[Text under study]
╭──

At the same time, Rush has been given exciting new dynamics. Rather than being a separate character with which Mega Man can interact, the Rush of Mega Man 6 actually bonds with his owner to enhance Mega Man’s abilities. These new abilities include a powerful punch (which can break walls) and a jet pack (permitting eight-directional flight). Rather than using the limited gauges, like robot master powers or Rush skills in earlier games, the new abilities simply limit Mega Man’s moveset; in the Rush Power Armor mode, players can’t slide, and in the Rush Jet Adapter mode, players can’t charge shots. The new Rush abilities go hand in hand with greater opportunities for exploration, since they allow the player to either destroy environmental elements (Power) or navigate to otherwise unreachable areas (Jet).

The plot is the most humorously derivative since the introduction of narrative elements to the series in Mega Man 3. Like the two preceding adventures, the initial antagonist is a new foe (this time a mysterious figure, Mr. X, who hosts a robot competition but quickly turns the assembled robots against the world). Like the two preceding adventures, this antagonist is eventually revealed to be Dr. Wily. Unlike the two preceding adventures, the red herring initial antagonist is clearly just Dr. Wily with dark glasses and a beard.
Of course, by 1994 the NES had faded from popularity in favor of its successor, the SNES. This left a limited market for the release of Mega Man 6, and Capcom actually decided not to localize the game outside of Japan. This is rather surprising, since Mega Man 6 is the first game in the series to feature robot masters drawn from North American contest submissions; Knight Man and Wind Man came from fan submissions to Nintendo Power magazine. Luckily, Nintendo stepped in and published the game outside of Japan. The times were changing, though, and the Mega Man series would soon be changing too.
Mega Man 7 (1995)
New Characters: Bass, Treble, Auto
Robot Masters: Freeze Man, Junk Man, Burst Man, Cloud Man, Spring Man, Slash Man, Shade Man, Turbo Man
Soundtrack Link (YouTube)
In spite of a mere single year between the release Mega Man 6 and Mega Man 7, the latter represents the largest overhaul that the series had gone through so far. Shortly before Mega Man 6 had been published on the NES, Capcom had released Mega Man X on the SNES. This set the bar much higher for visual design in the Mega Man franchise, and Keiji Inafune would be under the gun to revolutionize the now-venerable original series if it was to survive in the 16-bit era.

╰──

[Problems and tasks]
a) Reproduce verbatim the part of the Mega Man passage that begins at the words "Mega Man 7 (1995)" and stops after the words "the 16-bit era.".
b) List every robot master that the Mega Man passage names for Mega Man 7.
c) According to the Mega Man passage, to which magazine were the fan submissions that produced Knight Man and Wind Man sent?
The listing is material separate from the Mega Man passage.

[Available data]
╭──

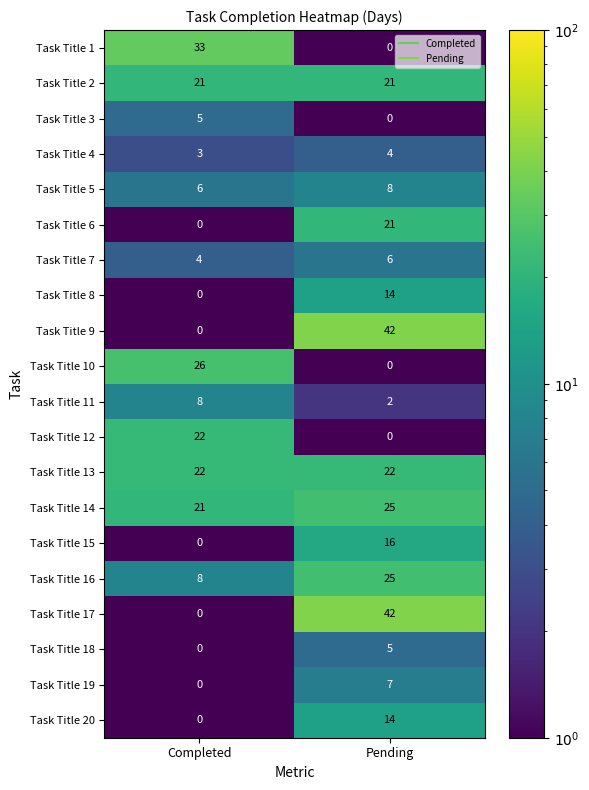

The value of Task Title 13 at Pending is 22. True or false?

True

╰──

[Task solutions]
a)
Mega Man 7 (1995)
New Characters: Bass, Treble, Auto
Robot Masters: Freeze Man, Junk Man, Burst Man, Cloud Man, Spring Man, Slash Man, Shade Man, Turbo Man
Soundtrack Link (YouTube)
In spite of a mere single year between the release Mega Man 6 and Mega Man 7, the latter represents the largest overhaul that the series had gone through so far. Shortly before Mega Man 6 had been published on the NES, Capcom had released Mega Man X on the SNES. This set the bar much higher for visual design in the Mega Man franchise, and Keiji Inafune would be under the gun to revolutionize the now-venerable original series if it was to survive in the 16-bit era.

b) Freeze Man, Junk Man, Burst Man, Cloud Man, Spring Man, Slash Man, Shade Man, Turbo Man

c) Nintendo Power